Be Smart About Higher Education: 5 Steps to Determine When and How You Begin Change

Change can involve excitement and looked at as a great opportunity or be scary and as the worst thing that can happen. Whether it is a good or bad experience is contingent on a person’s attitude. Regardless of how it is experienced, normalizing change is the pathway to a fulfilled life.

A baby’s first steps are shaky, but eventually result in a flop. Moving from middle school to high school for the first time is something to look forward to, but upper classmen can be intimidating. Leaving home to go to college means freedom and independence, but also the potential for homesickness, intimidation with arrogant professors, and hard-to-get-along-with roommates. Day one on the first real job is the start of a new chapter in life, but feeling totally stupid is common.

The aforementioned experiences are a common pathway for students pursuing higher education. Real change begins by making difficult choices. After getting to high school, will the student respond appropriately or react negatively to bullies and gossipers? Are the challenges of pursuing higher education leaned into rather than avoided or denied? Does the fear of asking questions and false pride dictate how the new job goes?

Tough choices continue as life goes on. Mel Robbins, author of The 5 Second Rule attributes that personally coming out of bankruptcy and heavy drinking began with a process of counting backwards 5-4-3-2-1 to launch out of bed in the morning. The story is mainly about a desperate need for change of direction in her life by ignoring feelings and making a commitment to act on improving. Mel claims the seemingly insignificant process of counting 5-4-3-2-1 and launching out of bed instead of hitting the snooze button began the road to recovery that led to being one of the top speakers in the world.
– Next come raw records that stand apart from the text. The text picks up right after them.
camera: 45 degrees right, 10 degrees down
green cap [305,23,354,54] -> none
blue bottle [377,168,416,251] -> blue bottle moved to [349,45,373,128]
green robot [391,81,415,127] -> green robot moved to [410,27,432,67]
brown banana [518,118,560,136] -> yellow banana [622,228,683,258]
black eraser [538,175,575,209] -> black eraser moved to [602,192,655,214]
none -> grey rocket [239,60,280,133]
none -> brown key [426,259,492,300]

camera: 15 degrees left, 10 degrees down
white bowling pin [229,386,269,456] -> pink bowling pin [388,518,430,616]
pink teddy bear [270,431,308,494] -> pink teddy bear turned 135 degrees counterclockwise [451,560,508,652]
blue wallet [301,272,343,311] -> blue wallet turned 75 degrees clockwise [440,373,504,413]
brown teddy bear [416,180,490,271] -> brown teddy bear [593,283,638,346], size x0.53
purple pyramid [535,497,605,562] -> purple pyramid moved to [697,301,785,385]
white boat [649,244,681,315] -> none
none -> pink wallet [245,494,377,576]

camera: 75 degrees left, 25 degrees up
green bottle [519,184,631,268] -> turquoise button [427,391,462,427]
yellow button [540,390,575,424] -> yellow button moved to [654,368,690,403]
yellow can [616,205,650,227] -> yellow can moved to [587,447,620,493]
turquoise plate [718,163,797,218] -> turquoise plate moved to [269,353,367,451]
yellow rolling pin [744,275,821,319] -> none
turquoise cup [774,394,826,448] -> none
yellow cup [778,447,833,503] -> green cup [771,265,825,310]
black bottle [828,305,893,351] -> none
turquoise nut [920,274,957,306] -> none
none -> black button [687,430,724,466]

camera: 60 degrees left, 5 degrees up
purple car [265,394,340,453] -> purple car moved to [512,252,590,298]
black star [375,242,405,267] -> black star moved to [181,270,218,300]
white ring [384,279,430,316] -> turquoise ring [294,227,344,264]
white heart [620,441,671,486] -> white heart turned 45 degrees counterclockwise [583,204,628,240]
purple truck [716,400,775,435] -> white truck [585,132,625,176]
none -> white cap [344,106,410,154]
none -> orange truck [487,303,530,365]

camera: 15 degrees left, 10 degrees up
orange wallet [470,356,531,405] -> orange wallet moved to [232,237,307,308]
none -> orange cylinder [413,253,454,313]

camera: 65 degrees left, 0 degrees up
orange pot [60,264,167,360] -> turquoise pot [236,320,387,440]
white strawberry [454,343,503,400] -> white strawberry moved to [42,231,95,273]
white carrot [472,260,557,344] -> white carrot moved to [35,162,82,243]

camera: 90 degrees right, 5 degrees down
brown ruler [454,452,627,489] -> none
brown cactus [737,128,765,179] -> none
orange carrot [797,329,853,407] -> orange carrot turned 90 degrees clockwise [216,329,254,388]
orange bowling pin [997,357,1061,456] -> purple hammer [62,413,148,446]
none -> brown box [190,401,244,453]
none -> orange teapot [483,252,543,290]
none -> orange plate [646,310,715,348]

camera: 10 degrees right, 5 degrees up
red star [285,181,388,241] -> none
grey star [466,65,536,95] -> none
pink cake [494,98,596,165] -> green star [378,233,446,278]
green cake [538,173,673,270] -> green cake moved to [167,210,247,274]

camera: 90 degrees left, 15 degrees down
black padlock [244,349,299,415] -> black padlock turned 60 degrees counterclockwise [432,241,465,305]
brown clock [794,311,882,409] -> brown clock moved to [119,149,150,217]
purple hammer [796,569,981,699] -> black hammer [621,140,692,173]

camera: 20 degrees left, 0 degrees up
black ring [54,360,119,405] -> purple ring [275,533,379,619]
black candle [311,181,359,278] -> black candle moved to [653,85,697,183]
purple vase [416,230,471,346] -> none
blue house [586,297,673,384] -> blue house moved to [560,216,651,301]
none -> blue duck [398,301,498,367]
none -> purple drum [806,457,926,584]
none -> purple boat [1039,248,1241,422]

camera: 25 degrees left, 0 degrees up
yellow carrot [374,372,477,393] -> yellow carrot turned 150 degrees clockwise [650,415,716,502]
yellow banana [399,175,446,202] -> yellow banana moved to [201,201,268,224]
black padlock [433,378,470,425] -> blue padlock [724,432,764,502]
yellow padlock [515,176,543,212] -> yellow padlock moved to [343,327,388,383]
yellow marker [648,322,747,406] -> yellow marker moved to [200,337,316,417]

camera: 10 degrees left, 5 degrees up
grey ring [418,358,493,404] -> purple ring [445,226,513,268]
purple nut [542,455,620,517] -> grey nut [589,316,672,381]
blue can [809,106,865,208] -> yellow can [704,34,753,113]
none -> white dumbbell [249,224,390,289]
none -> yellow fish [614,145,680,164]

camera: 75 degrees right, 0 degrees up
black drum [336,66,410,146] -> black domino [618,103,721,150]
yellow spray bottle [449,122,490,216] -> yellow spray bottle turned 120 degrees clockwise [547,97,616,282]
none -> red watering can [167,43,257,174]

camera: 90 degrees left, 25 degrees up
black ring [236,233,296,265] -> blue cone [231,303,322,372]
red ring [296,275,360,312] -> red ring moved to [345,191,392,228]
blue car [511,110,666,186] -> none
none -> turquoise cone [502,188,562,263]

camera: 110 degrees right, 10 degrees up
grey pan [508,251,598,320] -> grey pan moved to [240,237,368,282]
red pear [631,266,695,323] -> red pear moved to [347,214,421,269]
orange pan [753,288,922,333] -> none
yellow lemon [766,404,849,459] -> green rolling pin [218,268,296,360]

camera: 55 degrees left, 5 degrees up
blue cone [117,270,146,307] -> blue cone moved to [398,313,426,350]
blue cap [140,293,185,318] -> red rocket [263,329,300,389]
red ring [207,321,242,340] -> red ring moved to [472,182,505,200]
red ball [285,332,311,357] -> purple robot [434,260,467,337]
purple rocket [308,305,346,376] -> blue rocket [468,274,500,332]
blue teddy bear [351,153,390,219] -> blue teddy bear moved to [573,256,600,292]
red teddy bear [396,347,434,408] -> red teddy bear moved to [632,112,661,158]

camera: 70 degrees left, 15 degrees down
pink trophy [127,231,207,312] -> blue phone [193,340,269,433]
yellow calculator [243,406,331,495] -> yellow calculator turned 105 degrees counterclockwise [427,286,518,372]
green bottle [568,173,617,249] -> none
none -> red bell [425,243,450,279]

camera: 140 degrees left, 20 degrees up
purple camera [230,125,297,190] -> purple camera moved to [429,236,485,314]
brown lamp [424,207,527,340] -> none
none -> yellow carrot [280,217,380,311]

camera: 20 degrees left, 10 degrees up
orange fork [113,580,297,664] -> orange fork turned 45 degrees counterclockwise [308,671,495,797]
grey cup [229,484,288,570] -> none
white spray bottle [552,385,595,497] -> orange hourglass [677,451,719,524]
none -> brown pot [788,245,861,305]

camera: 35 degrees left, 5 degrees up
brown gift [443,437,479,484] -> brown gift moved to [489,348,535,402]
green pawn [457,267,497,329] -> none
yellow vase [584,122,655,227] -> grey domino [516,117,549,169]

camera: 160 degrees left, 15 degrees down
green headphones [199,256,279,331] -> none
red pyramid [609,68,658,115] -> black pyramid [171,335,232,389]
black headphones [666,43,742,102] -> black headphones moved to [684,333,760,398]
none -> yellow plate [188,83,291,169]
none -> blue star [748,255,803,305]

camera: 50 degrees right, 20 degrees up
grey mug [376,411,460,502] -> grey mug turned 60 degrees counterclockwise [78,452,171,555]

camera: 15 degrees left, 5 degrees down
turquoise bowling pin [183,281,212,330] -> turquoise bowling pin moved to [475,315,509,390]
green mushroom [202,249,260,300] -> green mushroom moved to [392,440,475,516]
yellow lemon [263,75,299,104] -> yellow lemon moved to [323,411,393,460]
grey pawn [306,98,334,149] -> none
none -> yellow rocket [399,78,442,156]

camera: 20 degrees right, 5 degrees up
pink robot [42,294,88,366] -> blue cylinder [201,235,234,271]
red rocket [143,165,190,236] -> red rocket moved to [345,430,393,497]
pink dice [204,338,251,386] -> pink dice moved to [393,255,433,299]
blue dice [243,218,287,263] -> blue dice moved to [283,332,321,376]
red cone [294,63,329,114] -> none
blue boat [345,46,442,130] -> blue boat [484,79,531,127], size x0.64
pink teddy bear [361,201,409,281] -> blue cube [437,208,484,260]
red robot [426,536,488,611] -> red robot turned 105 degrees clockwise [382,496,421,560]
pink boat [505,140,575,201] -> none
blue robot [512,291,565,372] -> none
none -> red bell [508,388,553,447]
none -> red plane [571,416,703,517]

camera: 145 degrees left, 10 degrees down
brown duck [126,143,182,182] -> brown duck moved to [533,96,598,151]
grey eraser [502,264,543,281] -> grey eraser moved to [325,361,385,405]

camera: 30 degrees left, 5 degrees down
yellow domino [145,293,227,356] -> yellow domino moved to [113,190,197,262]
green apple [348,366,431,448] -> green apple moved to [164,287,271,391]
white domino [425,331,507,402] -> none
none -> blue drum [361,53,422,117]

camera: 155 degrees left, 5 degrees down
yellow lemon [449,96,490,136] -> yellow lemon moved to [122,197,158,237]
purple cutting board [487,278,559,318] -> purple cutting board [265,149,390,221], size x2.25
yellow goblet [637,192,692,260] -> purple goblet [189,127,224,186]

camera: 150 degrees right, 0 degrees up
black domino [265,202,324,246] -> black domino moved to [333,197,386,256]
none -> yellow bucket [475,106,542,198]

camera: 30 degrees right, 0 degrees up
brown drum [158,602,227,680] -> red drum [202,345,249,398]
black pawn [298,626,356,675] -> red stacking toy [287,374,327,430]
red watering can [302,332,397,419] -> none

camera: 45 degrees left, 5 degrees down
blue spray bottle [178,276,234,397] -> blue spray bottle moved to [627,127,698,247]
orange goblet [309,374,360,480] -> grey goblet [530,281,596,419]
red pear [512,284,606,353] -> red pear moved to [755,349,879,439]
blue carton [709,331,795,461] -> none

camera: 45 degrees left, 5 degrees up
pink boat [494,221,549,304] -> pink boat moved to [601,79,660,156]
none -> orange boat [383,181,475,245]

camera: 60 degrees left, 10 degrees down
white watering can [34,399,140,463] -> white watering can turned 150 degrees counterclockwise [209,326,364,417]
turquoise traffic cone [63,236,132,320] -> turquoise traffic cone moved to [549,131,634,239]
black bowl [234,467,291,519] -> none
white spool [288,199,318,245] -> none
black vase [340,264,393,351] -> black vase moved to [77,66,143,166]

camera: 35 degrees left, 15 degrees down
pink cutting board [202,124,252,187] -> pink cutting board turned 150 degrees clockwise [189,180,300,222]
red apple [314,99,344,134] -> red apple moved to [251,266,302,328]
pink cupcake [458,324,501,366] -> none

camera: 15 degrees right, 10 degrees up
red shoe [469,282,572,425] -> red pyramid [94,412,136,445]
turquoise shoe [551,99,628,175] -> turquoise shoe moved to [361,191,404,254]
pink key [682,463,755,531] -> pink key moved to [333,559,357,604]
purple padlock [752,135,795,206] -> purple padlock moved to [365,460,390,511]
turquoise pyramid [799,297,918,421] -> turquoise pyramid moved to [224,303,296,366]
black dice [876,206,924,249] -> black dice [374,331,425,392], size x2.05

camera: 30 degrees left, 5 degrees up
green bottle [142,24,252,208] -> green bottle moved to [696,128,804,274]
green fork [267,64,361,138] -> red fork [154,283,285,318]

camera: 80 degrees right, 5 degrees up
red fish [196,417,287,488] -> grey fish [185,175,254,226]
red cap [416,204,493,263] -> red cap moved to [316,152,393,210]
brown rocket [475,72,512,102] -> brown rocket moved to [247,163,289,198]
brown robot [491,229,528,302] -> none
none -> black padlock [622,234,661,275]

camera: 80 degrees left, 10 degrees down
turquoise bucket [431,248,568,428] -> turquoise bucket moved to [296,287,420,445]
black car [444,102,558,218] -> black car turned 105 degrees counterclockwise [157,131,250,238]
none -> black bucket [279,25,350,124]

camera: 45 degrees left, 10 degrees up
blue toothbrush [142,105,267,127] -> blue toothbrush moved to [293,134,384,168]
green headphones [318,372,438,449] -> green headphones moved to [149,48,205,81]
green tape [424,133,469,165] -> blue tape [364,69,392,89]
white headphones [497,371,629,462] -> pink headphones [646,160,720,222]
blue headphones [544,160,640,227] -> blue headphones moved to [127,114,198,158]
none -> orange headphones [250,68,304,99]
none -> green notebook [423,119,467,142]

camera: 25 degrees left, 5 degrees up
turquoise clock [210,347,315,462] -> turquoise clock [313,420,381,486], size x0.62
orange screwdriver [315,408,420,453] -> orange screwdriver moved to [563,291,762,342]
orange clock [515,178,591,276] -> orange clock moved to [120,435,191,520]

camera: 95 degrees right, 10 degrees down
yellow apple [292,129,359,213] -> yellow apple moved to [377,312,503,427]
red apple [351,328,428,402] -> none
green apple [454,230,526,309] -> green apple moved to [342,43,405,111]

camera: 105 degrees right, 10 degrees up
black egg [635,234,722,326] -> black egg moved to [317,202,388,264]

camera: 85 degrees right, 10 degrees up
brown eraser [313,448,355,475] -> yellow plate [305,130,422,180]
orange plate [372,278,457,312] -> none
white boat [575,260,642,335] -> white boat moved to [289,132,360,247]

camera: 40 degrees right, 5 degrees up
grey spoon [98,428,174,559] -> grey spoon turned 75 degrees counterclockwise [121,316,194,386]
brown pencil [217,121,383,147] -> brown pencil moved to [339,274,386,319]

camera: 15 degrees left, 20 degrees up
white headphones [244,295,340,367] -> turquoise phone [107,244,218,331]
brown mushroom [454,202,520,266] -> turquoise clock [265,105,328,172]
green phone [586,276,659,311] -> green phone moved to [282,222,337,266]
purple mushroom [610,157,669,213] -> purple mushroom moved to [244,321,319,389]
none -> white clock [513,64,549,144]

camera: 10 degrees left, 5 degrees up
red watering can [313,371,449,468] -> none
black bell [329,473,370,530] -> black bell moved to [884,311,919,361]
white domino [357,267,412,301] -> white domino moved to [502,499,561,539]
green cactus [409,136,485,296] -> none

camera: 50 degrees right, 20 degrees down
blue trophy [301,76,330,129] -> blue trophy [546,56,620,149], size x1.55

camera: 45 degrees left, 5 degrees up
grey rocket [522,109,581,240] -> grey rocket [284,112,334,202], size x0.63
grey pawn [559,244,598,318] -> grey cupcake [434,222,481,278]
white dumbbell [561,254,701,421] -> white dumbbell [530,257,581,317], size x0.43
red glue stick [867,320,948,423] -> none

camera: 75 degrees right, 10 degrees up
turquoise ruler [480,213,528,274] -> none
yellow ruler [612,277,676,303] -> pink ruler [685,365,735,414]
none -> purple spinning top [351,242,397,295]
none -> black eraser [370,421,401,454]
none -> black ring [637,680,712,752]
The key to Mel’s success is being smart about what needs done and taking the action to do it by not giving in to what feels comfortable. Another bad guy is analysis paralysis that involves too much thinking eventually resulting in talking yourself out of doing anything. Although the research varies, many would agree it takes at least 21 days to create a habit. The time leading up to creating a habit is hard because change is a challenge! Failed New Year’s resolutions are ongoing proof.

An accompanying bad guy to analysis paralysis is cognitive distortion. Cognitive distortions are simply ways the mind convinces itself of something that isn’t really true. The inaccurate thoughts reinforce negative thinking. The tricky part is, a rationale is built around the false ideas. Following are some common distortions people use:

Pessimism – amplifying the negative while filtering out the positive.

Helplessness – feeling helpless over what happens in life.

Overgeneralization – basing an opinion on a single piece of evidence.

Blaming – “it’s not my fault, you don’t understand.”

Emotional reasoning – feelings are automatically indicative of what is true.

Attempts to change are unlikely with dominant cognitive distortions. That’s why The 5 Second Rule is so effective in completing a predetermined decision. The only thing to think about is repeating the 5 second count down to take action. Distortions based on feelings or over thinking are to be ignored.

Answering five questions serves as additional help in determining when and how to change:

Where are you? Take an honest and objective look at your status right now physically, emotionally, relationally, mentally (academically), spiritually, and financially.

Where are you going and why? Write down dreams and get a vision and purpose to stay focused.

Who are you? Know every person is talented, gifted, and destined for great things. The hardest person to convince of that is you.

What are you doing that matters? Pay it forward.

When and how are you going to start the changes needed to be smart about higher education and live a life that matters?

Begin using The 5 Second Rule: 5-4-3-2-1, start answering these questions now!